I bashed together the rough outline (including the title of "The Curse Breaker's Tale", which I had right from the start) in a few days, and luckily Paul liked it enough (subject to a few tweaks!) to give the green light!

I definitely wanted to tap into that 40s/50s Flash Gordon style for the actual adventure, so the whole 'different world' underwater setting, with the 'fight a big monster in a gladiator pit' was very much that.

The framing narration is supposed to evoke a more mystical, mythic, vibe that (hopefully!) had more in common with Beowulf and the Herne the Hunter stuff in Richard Carpenter's Robin of Sherwood...

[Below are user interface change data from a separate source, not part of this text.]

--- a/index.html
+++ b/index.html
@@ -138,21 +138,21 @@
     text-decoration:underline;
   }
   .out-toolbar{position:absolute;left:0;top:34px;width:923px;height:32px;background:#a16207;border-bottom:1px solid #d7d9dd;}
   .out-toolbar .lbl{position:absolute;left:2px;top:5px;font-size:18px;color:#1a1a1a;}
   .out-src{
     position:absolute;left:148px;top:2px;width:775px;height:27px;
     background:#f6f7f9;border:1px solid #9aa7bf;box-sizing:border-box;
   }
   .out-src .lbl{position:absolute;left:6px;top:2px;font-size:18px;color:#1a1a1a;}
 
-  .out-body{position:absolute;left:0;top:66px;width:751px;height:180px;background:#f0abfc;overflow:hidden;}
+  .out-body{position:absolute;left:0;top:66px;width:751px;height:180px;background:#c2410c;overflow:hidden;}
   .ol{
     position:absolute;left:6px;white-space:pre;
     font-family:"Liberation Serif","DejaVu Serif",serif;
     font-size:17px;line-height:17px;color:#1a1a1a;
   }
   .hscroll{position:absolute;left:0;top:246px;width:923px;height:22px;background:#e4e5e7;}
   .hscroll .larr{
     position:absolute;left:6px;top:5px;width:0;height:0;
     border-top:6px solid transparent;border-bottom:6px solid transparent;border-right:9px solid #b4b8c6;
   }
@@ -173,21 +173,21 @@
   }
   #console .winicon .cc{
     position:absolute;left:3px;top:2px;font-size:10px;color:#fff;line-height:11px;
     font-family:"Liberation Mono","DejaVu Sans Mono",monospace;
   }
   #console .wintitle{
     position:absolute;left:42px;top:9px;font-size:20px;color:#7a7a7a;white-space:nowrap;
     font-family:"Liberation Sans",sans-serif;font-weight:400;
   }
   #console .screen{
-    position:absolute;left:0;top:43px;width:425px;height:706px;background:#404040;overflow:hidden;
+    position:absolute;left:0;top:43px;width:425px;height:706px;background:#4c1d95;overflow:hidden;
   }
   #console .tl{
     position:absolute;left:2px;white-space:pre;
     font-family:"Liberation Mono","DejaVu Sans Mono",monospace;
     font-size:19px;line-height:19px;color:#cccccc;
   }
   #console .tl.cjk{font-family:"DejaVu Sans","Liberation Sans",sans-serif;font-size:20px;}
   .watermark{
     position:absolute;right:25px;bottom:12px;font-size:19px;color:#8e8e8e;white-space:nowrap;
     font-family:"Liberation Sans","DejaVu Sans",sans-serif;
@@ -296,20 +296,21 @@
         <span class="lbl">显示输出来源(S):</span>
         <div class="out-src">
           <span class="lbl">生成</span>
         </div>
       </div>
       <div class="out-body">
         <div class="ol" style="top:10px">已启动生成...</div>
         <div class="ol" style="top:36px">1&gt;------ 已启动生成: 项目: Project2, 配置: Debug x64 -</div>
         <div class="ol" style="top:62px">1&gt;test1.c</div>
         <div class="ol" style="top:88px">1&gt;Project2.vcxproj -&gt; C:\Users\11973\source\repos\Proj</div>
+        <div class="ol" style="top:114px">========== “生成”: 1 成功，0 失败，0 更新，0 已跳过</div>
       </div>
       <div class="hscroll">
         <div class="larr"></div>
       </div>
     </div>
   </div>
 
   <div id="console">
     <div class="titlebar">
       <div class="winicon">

...but very much narrated by a Zygon who is basically John Hurt in Jim Henson's "The Storyteller" series, so you should try to imagine his voice when reading!

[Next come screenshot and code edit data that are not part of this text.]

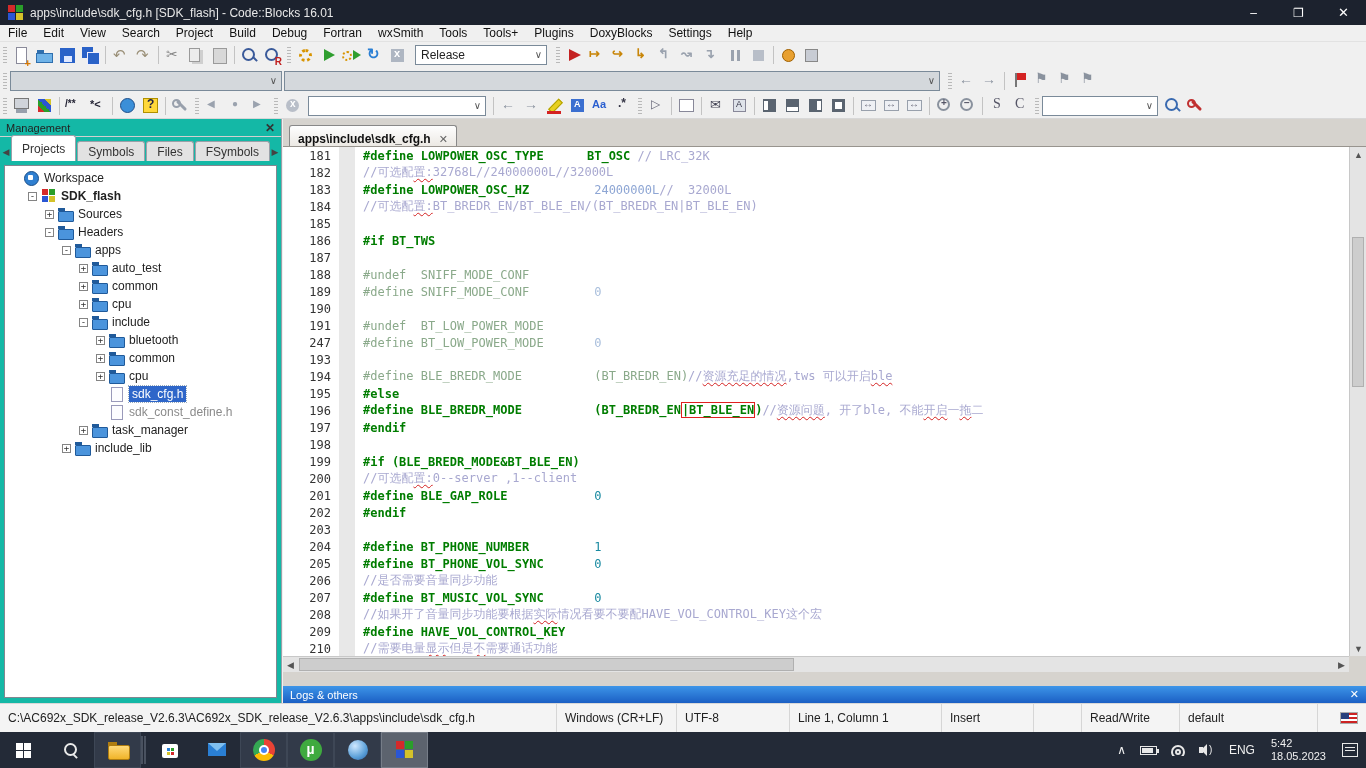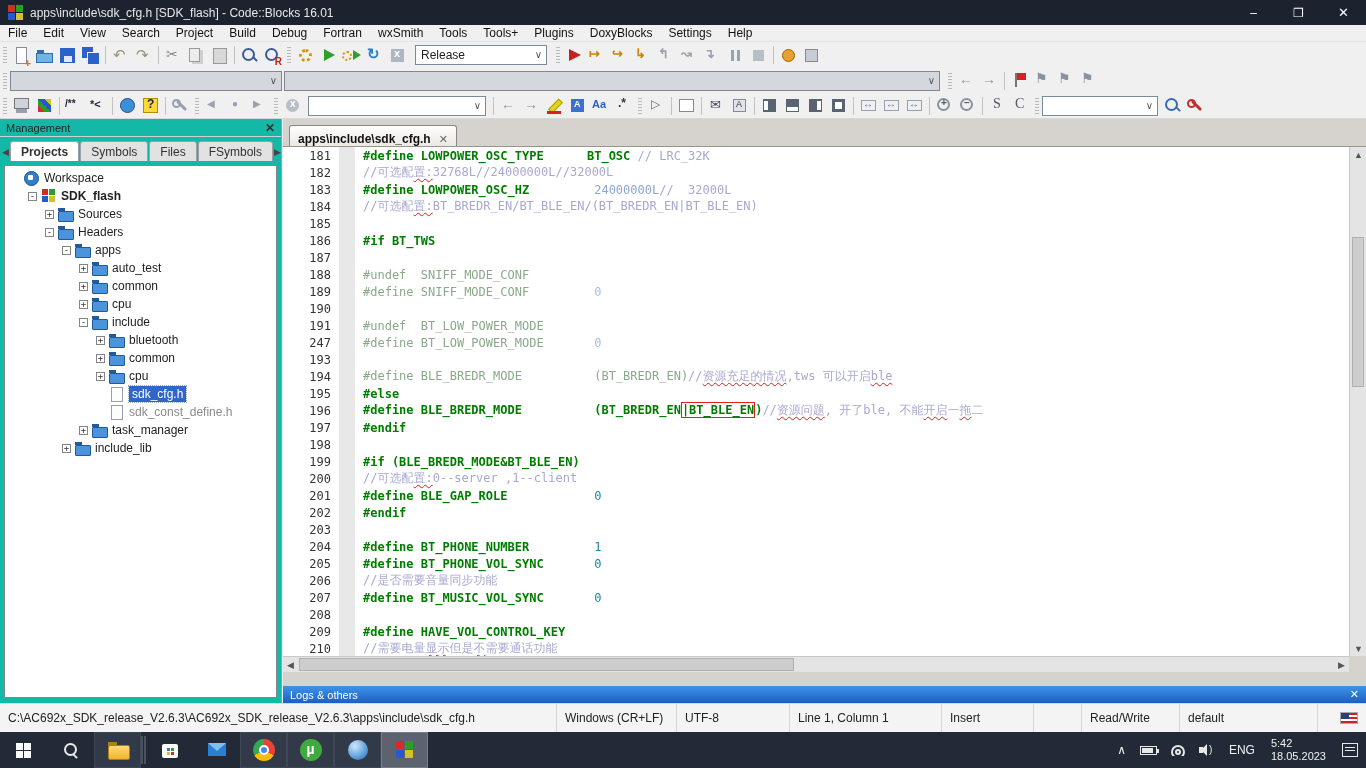--- a/index.html
+++ b/index.html
@@ -121,21 +121,21 @@
   .combo::after { content:"∨"; position:absolute; right:4px; top:3px; font-size:10px; color:#555; }
   .combo.gray { background:#d4d8dc; }
 
   
   #management { position:absolute; left:0; top:119px; width:282px; height:584px; background:#14b8a6; border-right:1px solid #9aa0a8; }
   .mg-title { height:18px; display:flex; align-items:center; font-size:11px; color:#222; padding:0 6px; border-bottom:1px solid #d0d0d0; }
   .mg-close { margin-left:auto; font-size:12px; color:#333; font-weight:bold; }
   .mg-tabs { height:24px; display:flex; align-items:flex-end; padding:3px 2px 0 2px; gap:1px; }
   .tab-arrow { width:13px; height:18px; font-size:9px; color:#444; display:flex; align-items:center; justify-content:center; }
   .mg-tab { height:20px; padding:0 10px; font-size:12px; display:flex; align-items:center; background:#e2e2e2; border:1px solid #9aa0a8; border-bottom:none; border-radius:3px 3px 0 0; color:#333; }
-  .mg-tab.active { background:#fff; font-weight:bold; height:20px; }
+  .mg-tab.active { background:#fff; font-weight:normal; height:26px; }
   .mg-tree { position:absolute; left:4px; right:4px; top:46px; bottom:5px; background:#fff; border:1px solid #828790; overflow:hidden; padding-top:3px; }
   .trow { height:18px; display:flex; align-items:center; font-size:12px; color:#222; white-space:nowrap; }
   .expbox { width:9px; height:9px; border:1px solid #848484; background:#fff; font-size:9px; line-height:7px; text-align:center; color:#333; margin-right:4px; flex:none; font-family:"DejaVu Sans Mono",monospace; }
   .tico { width:16px; height:14px; position:relative; margin-right:4px; flex:none; }
   .tico.folder::before { content:""; position:absolute; left:0; top:4px; width:14px; height:9px; background:#4b94dc; border:1px solid #205a9a; border-radius:1px; }
   .tico.folder::after { content:""; position:absolute; left:0; top:1px; width:7px; height:3px; background:#205a9a; }
   .tico.file::before { content:""; position:absolute; left:2px; top:0; width:10px; height:13px; background:#fdfdff; border:1px solid #9a9aba; }
   .tico.workspace::before { content:""; position:absolute; left:0; top:0; width:13px; height:13px; border-radius:50%; background:#2f7fd0; border:1px solid #1a4f8a; }
   .tico.workspace::after { content:""; position:absolute; left:4px; top:4px; width:5px; height:5px; background:#fff; border-radius:1px; }
   .tico.cb::before { content:""; position:absolute; left:1px; top:0; width:6px; height:6px; background:#d42a2a; box-shadow:7px 0 0 #2a9e2a, 0 7px 0 #2a56d4, 7px 7px 0 #d4c22a; }
@@ -515,21 +515,21 @@
         <div class="cline"><span class="lnum">198</span><span class="lmargin"></span><span></span></div>
         <div class="cline"><span class="lnum">199</span><span class="lmargin"></span><span><span class="seg pp">#if (BLE_BREDR_MODE&amp;BT_BLE_EN)</span></span></div>
         <div class="cline"><span class="lnum">200</span><span class="lmargin"></span><span><span class="seg cmt">//可选配</span><span class="seg cmtsq">置:</span><span class="seg cmt">0--server ,1--client</span></span></div>
         <div class="cline"><span class="lnum">201</span><span class="lmargin"></span><span><span class="seg pp">#define BLE_GAP_ROLE            </span><span class="seg num">0</span></span></div>
         <div class="cline"><span class="lnum">202</span><span class="lmargin"></span><span><span class="seg pp">#endif</span></span></div>
         <div class="cline"><span class="lnum">203</span><span class="lmargin"></span><span></span></div>
         <div class="cline"><span class="lnum">204</span><span class="lmargin"></span><span><span class="seg pp">#define BT_PHONE_NUMBER         </span><span class="seg num">1</span></span></div>
         <div class="cline"><span class="lnum">205</span><span class="lmargin"></span><span><span class="seg pp">#define BT_PHONE_VOL_SYNC       </span><span class="seg num">0</span></span></div>
         <div class="cline"><span class="lnum">206</span><span class="lmargin"></span><span><span class="seg cmt">//是否需要音量同步功能</span></span></div>
         <div class="cline"><span class="lnum">207</span><span class="lmargin"></span><span><span class="seg pp">#define BT_MUSIC_VOL_SYNC       </span><span class="seg num">0</span></span></div>
-        <div class="cline"><span class="lnum">208</span><span class="lmargin"></span></div>
+        <div class="cline"><span class="lnum">208</span><span class="lmargin"></span><span><span class="seg cmt">//如果开了音量同步功能要根据</span><span class="seg cmtsq">实际</span><span class="seg cmt">情况看要不要配HAVE_VOL_CONTROL_KEY这个宏</span></span></div>
         <div class="cline"><span class="lnum">209</span><span class="lmargin"></span><span><span class="seg pp">#define HAVE_VOL_CONTROL_KEY</span></span></div>
         <div class="cline"><span class="lnum">210</span><span class="lmargin"></span><span><span class="seg cmt">//需要电量</span><span class="seg cmtsq">显示</span><span class="seg cmt">但是</span><span class="seg cmtsq">不</span><span class="seg cmt">需要通话功能</span></span></div>
       </div>
     <div class="vscroll">
       <span class="arr up">▲</span>
       <span class="thumb"></span>
       <span class="arr down">▼</span>
     </div>
     <div class="hscroll">
       <span class="arr left">◀</span>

The underwater kingdom allowed me to use an idea I'd already had floating around in the back of my mind for quite a while, which was to have an offshoot of the race of Zygons we all know and love: Sea Zygons!

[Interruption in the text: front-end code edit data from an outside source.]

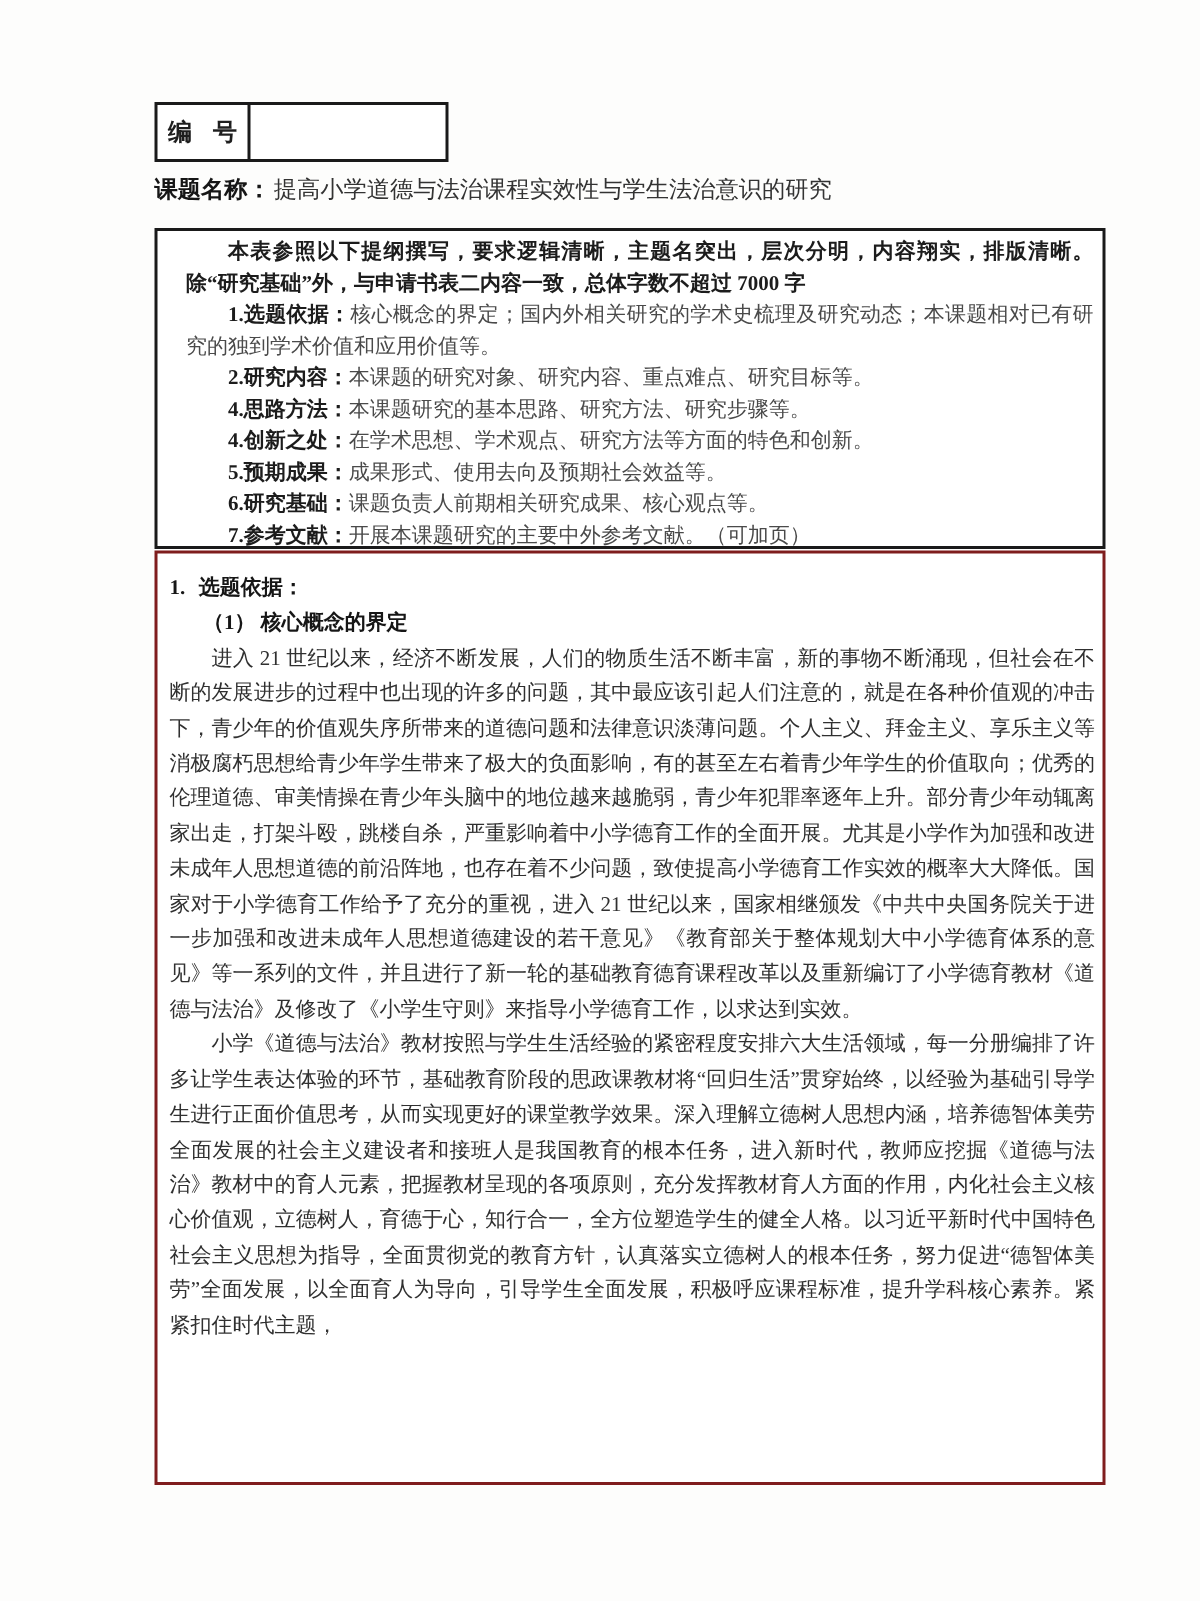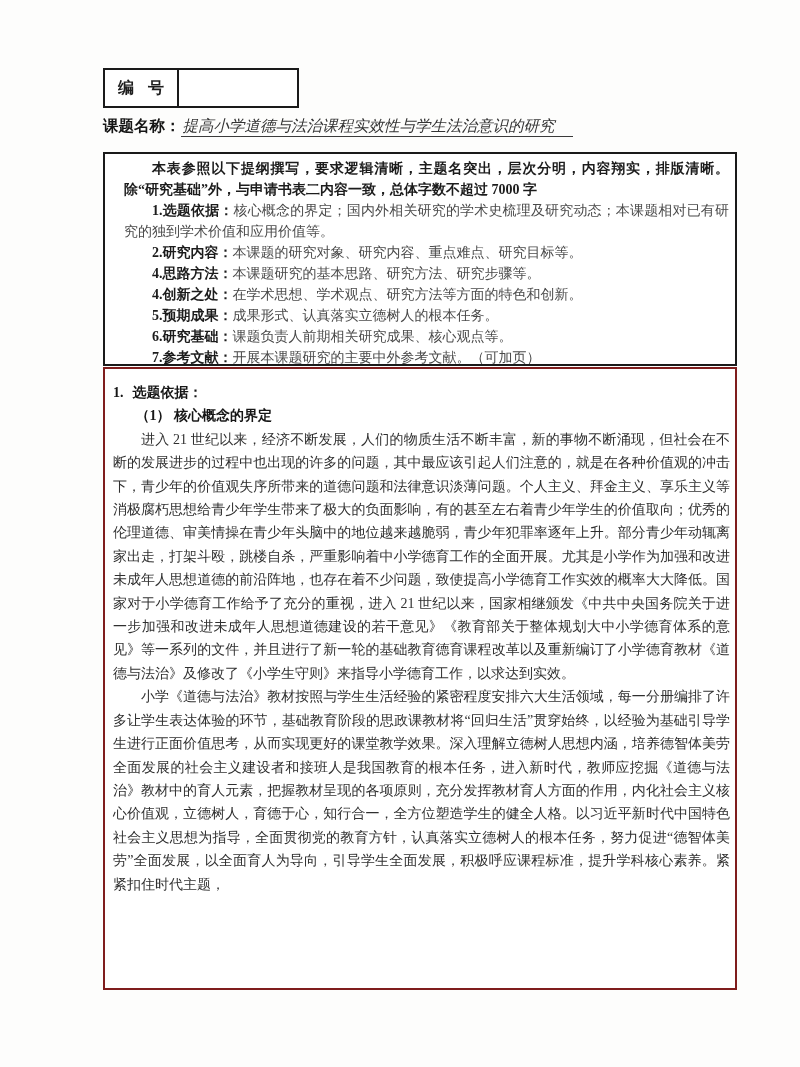--- a/index.html
+++ b/index.html
@@ -13,37 +13,36 @@
   }
   .page{position:absolute;inset:0;background:#fdfdfc;}
 
   
   .code-box{
     position:absolute;left:103px;top:68px;width:196px;height:40px;
     border:2px solid #1a1a1a;box-sizing:border-box;display:flex;
     background:#fff;
   }
   .code-label{
-    width:74px;border-right:2px solid #1a1a1a;box-sizing:border-box;
+    width:62px;border-right:2px solid #1a1a1a;box-sizing:border-box;
     display:flex;align-items:center;justify-content:center;
     font-weight:700;font-size:16px;color:#1e1e1e;letter-spacing:5px;
     padding-left:5px;
   }
   .code-value{flex:1;}
 
   
   .title-line{
     position:absolute;left:103px;top:116px;width:660px;
     font-size:15.5px;white-space:nowrap;
   }
   .title-label{font-weight:700;color:#161616;}
   .title-value{
     color:#333;border-bottom:1.5px solid #3a3a3a;
-    padding:0 18px 2px 2px;
-    font-style:italic;
+    padding:0 18px 19px 2px;
   }
 
   
   .guide-box{
     position:absolute;left:103px;top:152px;width:634px;height:214px;
     border:2px solid #1a1a1a;box-sizing:border-box;background:#fff;
     padding:4px 6px 0 19px;
     font-size:14px;line-height:21px;overflow:hidden;
   }
   .g-intro1{
@@ -89,21 +88,21 @@
     <div class="g-intro2">除“研究基础”外，与申请书表二内容一致，总体字数不超过 7000 字</div>
 
     <div class="g-item"><b>1.选题依据：</b><span>核心概念的界定；国内外相关研究的学术史梳理及研究动态；本课题相对已有研究的独到学术价值和应用价值等。</span></div>
 
     <div class="g-item"><b>2.研究内容：</b><span>本课题的研究对象、研究内容、重点难点、研究目标等。</span></div>
 
     <div class="g-item"><b>4.思路方法：</b><span>本课题研究的基本思路、研究方法、研究步骤等。</span></div>
 
     <div class="g-item"><b>4.创新之处：</b><span>在学术思想、学术观点、研究方法等方面的特色和创新。</span></div>
 
-    <div class="g-item"><b>5.预期成果：</b><span>成果形式、认真落实立德树人的根本任务。</span></div>
+    <div class="g-item"><b>5.预期成果：</b><span>成果形式、使用去向及预期社会效益等。</span></div>
 
     <div class="g-item"><b>6.研究基础：</b><span>课题负责人前期相关研究成果、核心观点等。</span></div>
 
     <div class="g-item"><b>7.参考文献：</b><span>开展本课题研究的主要中外参考文献。（可加页）</span></div>
   </div>
 
   <div class="main-box">
     <div class="sec-head"><span class="num">1.</span><span>选题依据：</span></div>
 
     <div class="sub-head">（1） 核心概念的界定</div>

Obviously this is a riff on the Sea Devils being the aquatic cousins of the Silurians, so not all that original, and the Zygons were supposed to be native to a more aquatic world already (at least in Terror of the Zygons their plan is to melt the Earth's polar icecaps to raise the planet's temperature and create a world of lakelands), but this was for a truly underwater kingdom, where the Zygons would have evolved slightly differently.

So the "Sea Zygons" are basically a cross between the Zygons we know and a Great White Shark. Here's my original concept drawing for the Zygon goddess of death, Helka:

The description from the story is as follows:

"At first glance, the Zygons of the under-realm could pass for blue-green hued counterparts of their orange-red skinned land and marsh dwelling cousins, or their slate-black mountain relations. On closer examination, however, the conditions of the hellish depths had twisted their forms to be more savage and cruel. Aside from the dorsal fin at their backs, their mouths were filled with row upon row of serrated hooks. In truth it was the mouth of a shark, and like a shark, their nostrils seemed to be constantly sniffing out for the merest particle of blood, for their next kill. The skin around their eye-sockets and cheekbones had crusted around into a stony-looking mask that sat on their faces like a spiny crab formed of bone. Barnacles ran down the lines of their arms and legs and congested around their thick shoulders and necks, which were gashed by the slits of blood red gills."

Having many writers and artists to wrangle Paul was trying to build in fairly long deadlines, I think, so while we vaguely aiming for around Xmas time, we'd talked about maybe going as far as February. So I managed to get the story done and back to him in, er, February.

So now I just had to hope Paul liked what I'd come up with! Luckily he did, and I must have done something right, because he then asked me to have a go at a follow up...! But as they say, that’s a tale for another time!